Enhanced Anti-Tumor Activity with Exposure to BCL-2 and BRD4 Inhibitors in Mantle Cell Lymphoma

Introduction Mantle Cell Lymphoma (MCL) is the third most common B Cell lymphoma and is currently an incurable malignancy with a poor long-term survival. MCL affects 1 in 200,000 people per year and has a median survival rate of 3 to 4 years - indicating the need for novel therapies. MCL has been characterized with a high frequency of Bcl-2 overexpression, shifting cells to an anti-apoptotic state. Venetoclax, a Bcl-2 inhibitor, is an approved treatment for MCL. Venetoclax binds to Bcl-2, blocking the binding of Bax or Bak, allowing Bax and Bak to bind to the outer mitochondrial membrane and permeabilize the membrane. PLX51107, a BRD4 inhibitor, is currently in phase I of clinical trials in Acute Myelogenous Leukemia (AML) patients. BRD4 is involved in the preinitiation complex for the transcription of miRNA, which targets mRNA encoding for BIM protein, a member of the Bcl-2 family that serves as a pro-apoptotic initiator. Our lab aims to elucidate if a synergistic therapeutic effect exists between Venetoclax and PLX51107.

Methods Using a panel of MCL cell lines (HBL-2, Granta, Z-138, Mino, Jeko-1, and Rec-1) we conducted pre-clinical targeting of Bcl-2 and BRD4 with Venetoclax and PLX51107 respectively. Cells were exposed to Venetoclax and PLX51107 as a single agent (0 - 4,000nM and 0 - 10,000nM respectively) over 24, 48, and 72 hrs. IC₅₀ concentrations were calculated for each cell line. Using appropriate doses seen in single agent exposure, double agent exposure was performed at 72 hrs where coefficients of synergy were assessed using CalcuSyn. Cellular viability was determined using Cell Titer-Glo (Promega) and was read using a BioTek Synergy HTX multimode reader. Induction of apoptosis was measured via conventional flow cytometry using Annexin V and Propidium Iodide (Annexin V/PI). Bcl-2 family member protein expression was determined via western blot. Cell viability with double agent exposure was assessed in combination with caspase inhibition using a pan caspase inhibitor, QVD-OPh (Thermo Fisher Scientific). In vivo experiments are ongoing.

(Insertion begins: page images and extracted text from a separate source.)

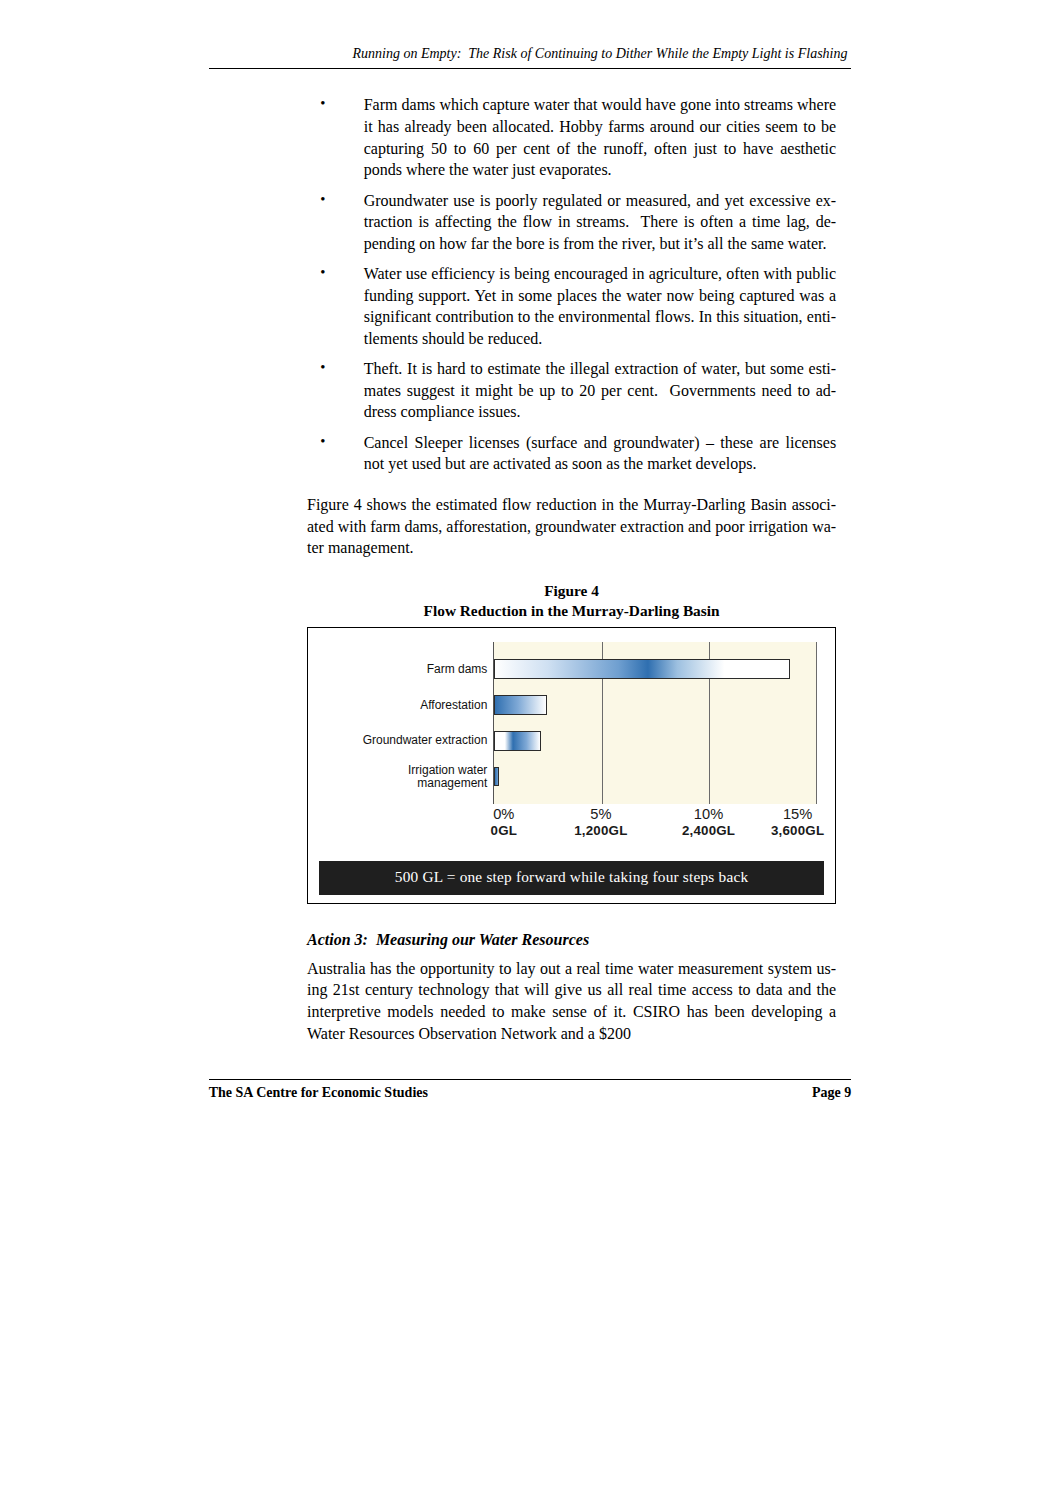Running on Empty: The Risk of Continuing to Dither While the Empty Light is Flashing
Farm dams which capture water that would have gone into streams where it has already been allocated. Hobby farms around our cities seem to be capturing 50 to 60 per cent of the runoff, often just to have aesthetic ponds where the water just evaporates.
Groundwater use is poorly regulated or measured, and yet excessive extraction is affecting the flow in streams. There is often a time lag, depending on how far the bore is from the river, but it’s all the same water.
Water use efficiency is being encouraged in agriculture, often with public funding support. Yet in some places the water now being captured was a significant contribution to the environmental flows. In this situation, entitlements should be reduced.
Theft. It is hard to estimate the illegal extraction of water, but some estimates suggest it might be up to 20 per cent. Governments need to address compliance issues.
Cancel Sleeper licenses (surface and groundwater) – these are licenses not yet used but are activated as soon as the market develops.
Figure 4 shows the estimated flow reduction in the Murray-Darling Basin associated with farm dams, afforestation, groundwater extraction and poor irrigation water management.
Figure 4
Flow Reduction in the Murray-Darling Basin
Farm dams
Afforestation
Groundwater extraction
Irrigation water
management
0%
0GL
5%
1,200GL
10%
2,400GL
15%
3,600GL
500 GL = one step forward while taking four steps back
Action 3: Measuring our Water Resources
Australia has the opportunity to lay out a real time water measurement system using 21st century technology that will give us all real time access to data and the interpretive models needed to make sense of it. CSIRO has been developing a Water Resources Observation Network and a $200
The SA Centre for Economic Studies
Page 9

Results Concurrent PLX51107 and Venetoclax exposure in vitro induced apoptotic cell death in a dose and time dependent manner. Synergy was observed in vitro via viability assays and confirmed via Annexin V/ PI staining across cell lines tested. The greatest synergistic effect was observed in cell lines Jeko-1 and Rec-1exhibiting strong synergy; and the least synergistic effect was observed in the Z-138 cell line. The combination of PLX51107 and Venetoclax shifted cells to a pro-apoptotic state, with a decrease in anti-apoptotic proteins (Bcl x/L and Mcl-1), and an increase in pro-apoptotic proteins (Bak, Bax and BIM). Downregulation of p21 and c-MYC following Venetoclax and PLX51107 exposure was also observed driving the cells to a more apoptotic state.

Conclusion Elucidating the proliferative and survival pathways within MCL offers insight into novel therapeutic targets, and subsequently heightened therapeutic success. Our data suggests that Venetoclax in combination with PLX51107 exhibits a synergistic effect across a broad range of MCL cell lines. Further elucidation of the mechanism by which PLX51107 and Venetoclax establish synergy is necessary for therapeutic advancement within the field of MCL.

No relevant conflicts of interest to declare.